Leishmania é um protozoário parasito flagelado responsável pela Leishmaniose, doença que afeta 88 países, distribuídos em 4 continentes, e que causa um risco a aproximadamente 350 milhões de pessoas. Estudos recentes em tripanosomatídeos, utilizando Trypanosoma brucei como modelo, sugerem que as enzimas fumarato hidratase, enzimas que catalisam a hidratação reversível da molécula de fumarato em S-malato, são essenciais para sobrevivência de tripanossomatídeos. O presente projeto visou a clonagem, expressão, purificação e caracterização cinética e biofísica da enzima fumarato hidratase codificada pelo gene LmjF24.0320 de Leishmania major. A proteína foi expressa em bactéria e purificada por cromatografia de afinidade.
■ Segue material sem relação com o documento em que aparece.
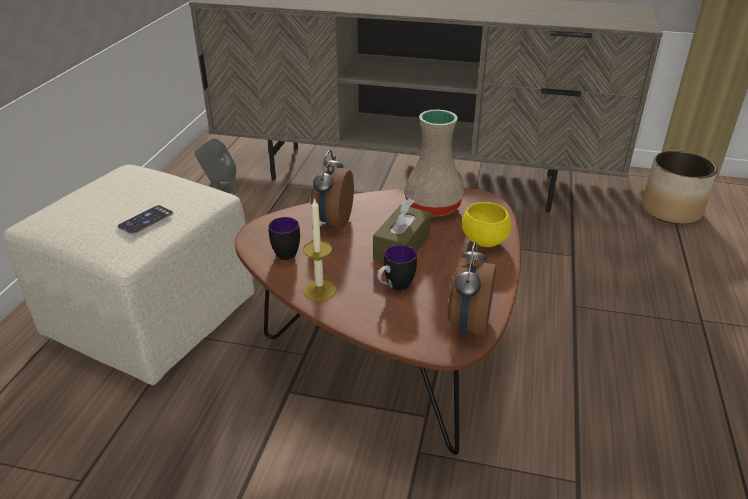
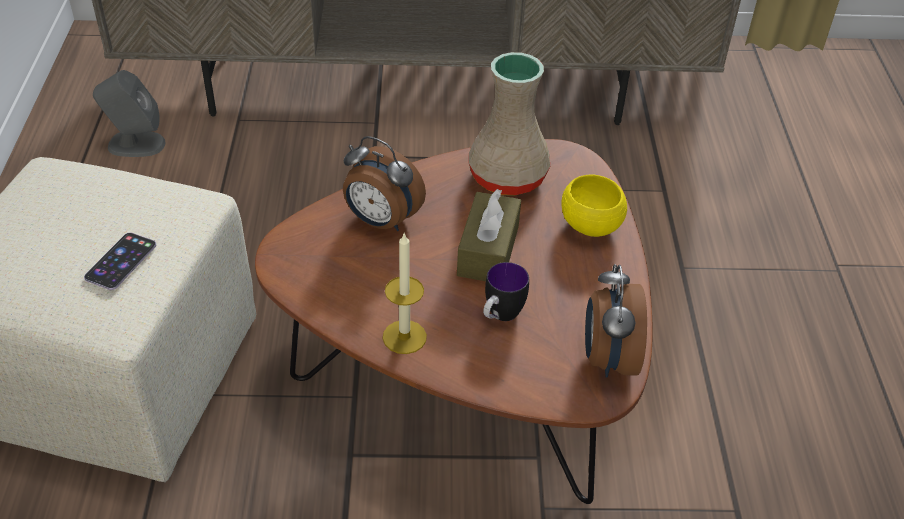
camera: 15 degrees left, 10 degrees up
mug [269,217,300,260] -> none
alarm clock [311,150,354,230] -> alarm clock turned 60 degrees counterclockwise [343,136,426,231]
planter [642,151,718,224] -> none

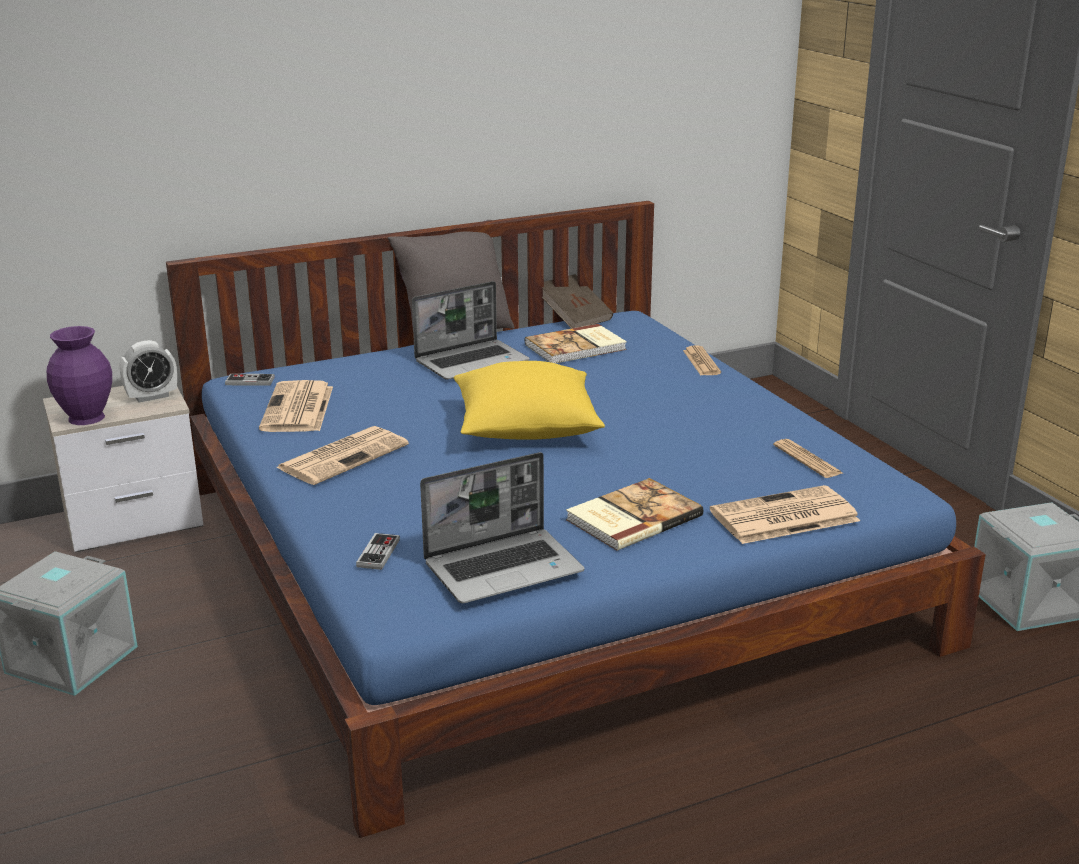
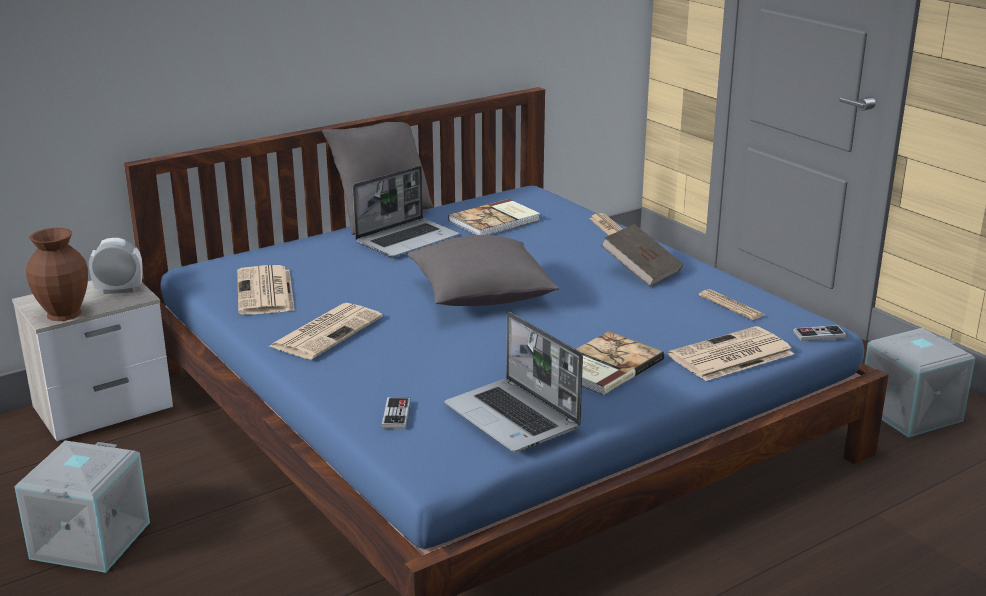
camera: 10 degrees left, 0 degrees up
purple vase [47,326,112,425] -> brown vase [26,228,88,321]
alarm clock [119,340,177,402] -> alarm clock turned 150 degrees counterclockwise [89,238,143,294]
game controller [225,374,275,386] -> game controller moved to [793,325,846,341]
laptop [420,452,584,603] -> laptop turned 90 degrees clockwise [444,312,583,452]
yellow pillow [454,361,605,439] -> grey pillow [407,235,559,306]
brown book [542,274,613,329] -> brown book moved to [601,224,683,287]

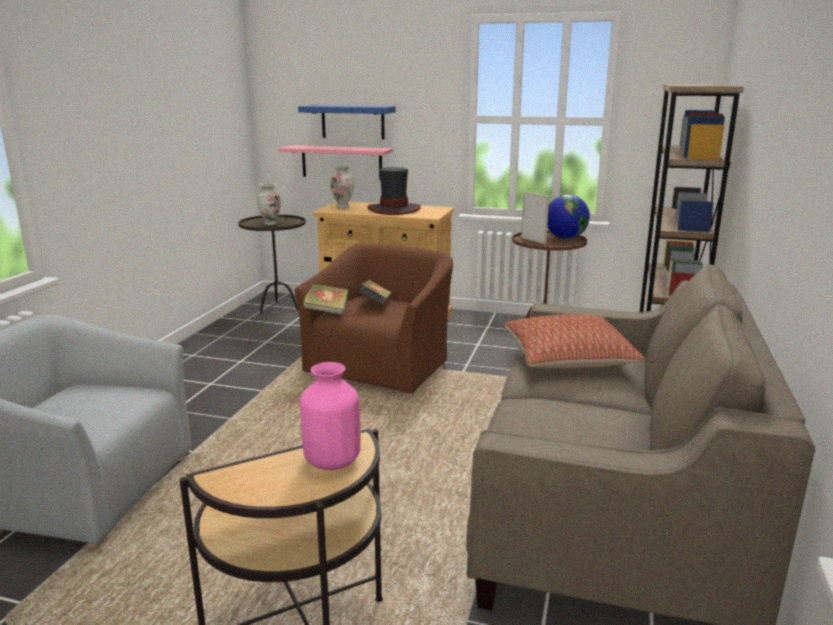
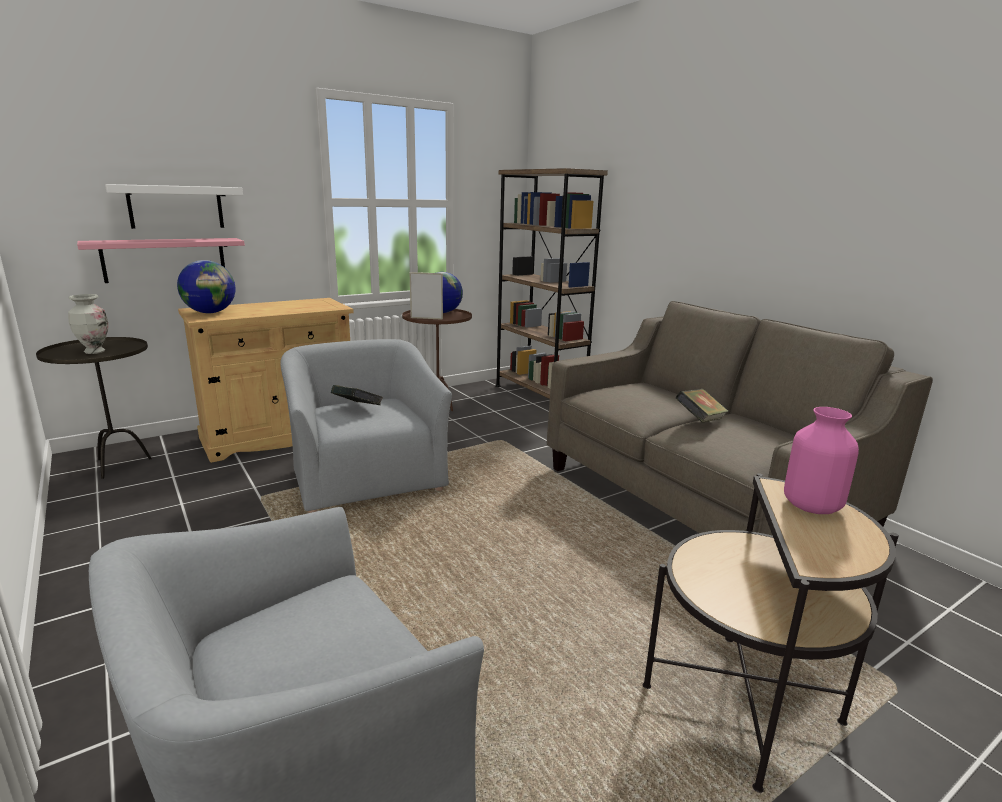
camera: 50 degrees left, 0 degrees up
brown armchair [294,243,453,397] -> grey armchair [280,339,452,513]
blue shelf [298,105,396,139] -> white shelf [105,184,243,229]
book [303,284,349,315] -> book moved to [675,389,729,423]
vase [330,164,354,208] -> globe [177,260,235,313]
hat [368,167,421,215] -> none
pillow [504,314,645,368] -> none

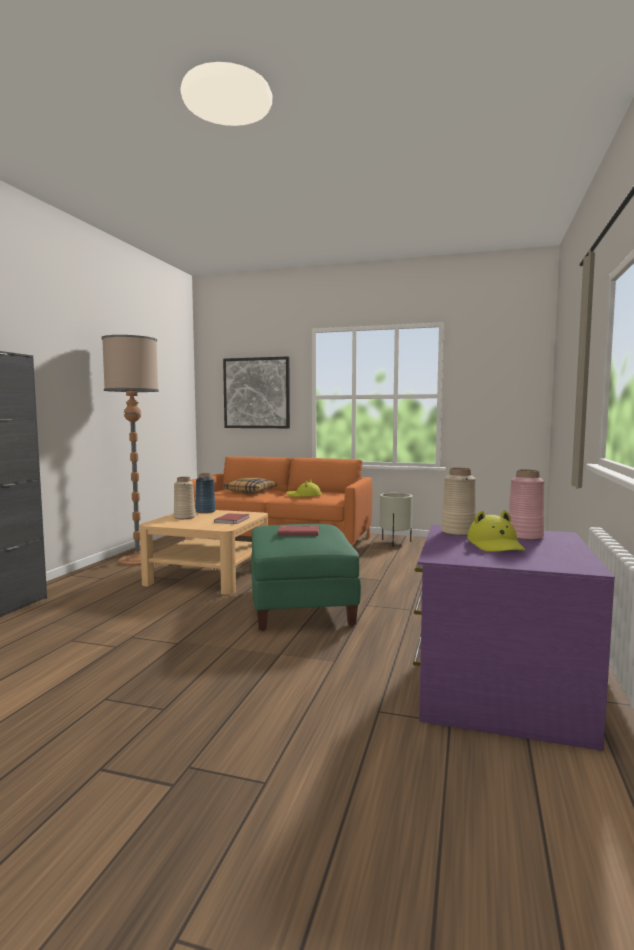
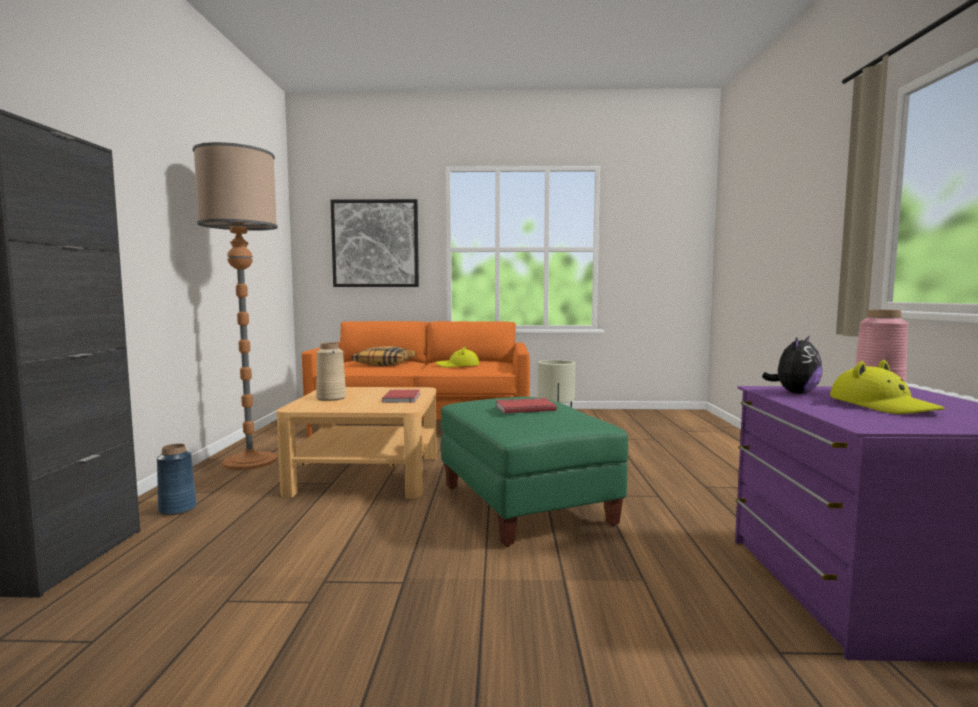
camera: 15 degrees left, 0 degrees up
blue vase [196,473,216,513] -> blue vase moved to [157,444,197,515]
beige vase [441,468,476,536] -> plush toy [762,335,822,394]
Os ensaios de cinética enzimática mostram que a enzima segue o modelo de cinética de Michaelis-Menten com Km e Vmax de 2,7 ± 0,5 mM e 35,2 ± 5,8 micromol/min/mg para fumarato e 5,2 ± 0,4 mM e 11,8 ± 0,6 micromol/min/mg para S-malato, respectivamente. Para os estudos de localização celular foram produzidos e purificados anticorpos policlonais para as isoformas LmFH-1 e LmFH-2 de Leishmania major através de imunização de coelhos. A combinação de técnicas de imunofluorescência por microscopia confocal, western blotting e controle da atividade enzimática através fracionamento celular com digitonina nos permitiu concluir que a isoforma LmFH-1 se encontra localizada na mitocôndria do parasito, enquanto que a isoforma LmFH-2 possue dupla localização, sendo encontrada tanto no citosol quanto no glicossomo. A presença das isoformas LmFH-1 e LmFH-2 nos três compartimentos celulares: citosol, glicossomo e mitocôndria reforçam a importância da molécula de fumarato em diferentes processos celulares, e fortalecem a idéia de que a enzima fumarato hidratase pode ser considerada um potencial alvo para planejamento de fármacos anti-leishmaniose.

Leishmania parasites are the casual agent of leishamaniasis, a group of disease that affects 88 countries, distributed in four continents, with 350 million people at risk of infection. Recent studies in trypanosomatids, using Trypanosoma brucei as a model suggest that the fumarate hydratase enzymes, which catalyze the stereospecific hydration of fumatare to malate, are essential for trypanosomatid survival. The present project focused the cloning, expression, purification and both kinetic and biophysical characterization of fumarate hydratase encoded by gene LmjF24.0320 of Leishmania major. The protein has been expressed in bacteria and purified by affinity chromatography. The kinetic experiments reveal that the enzyme follow the Michaelis-Menten classic model with Km and Vmax of 2,7 ± 0,5 mM and 35,2 ± 5,8 micromol/min/mg for fumarate and 5,2 ± 0,4 mM and 11,8 ± 0,6 micromol/min/mg for S-malate, respectively. For the subcellular localization studies, polyclonal antisera against both isoforms LmFH-1 e LmFH-2 of Leishmania major were obtained after immunization of rabbits. The combination of confocal microscopy, western blotting and enzymatic activity through cell fractionation by selective permeabilization of membranes with digitonin suggest that LmFH-1 isoform is localized to mitochondria, while the LmFH-2 isoform is found to both cytosol and glycossome. The presence of LmFH-1 and LmFH-2 isoforms at the three cell compartments: cytosol, glycosome and mitochondria strongly supports the premise that fumarate is important for many cell processes and suggests that fumarate hydratase enzyme can be considered an attractive target for the development of anti-leishmaniasis drugs.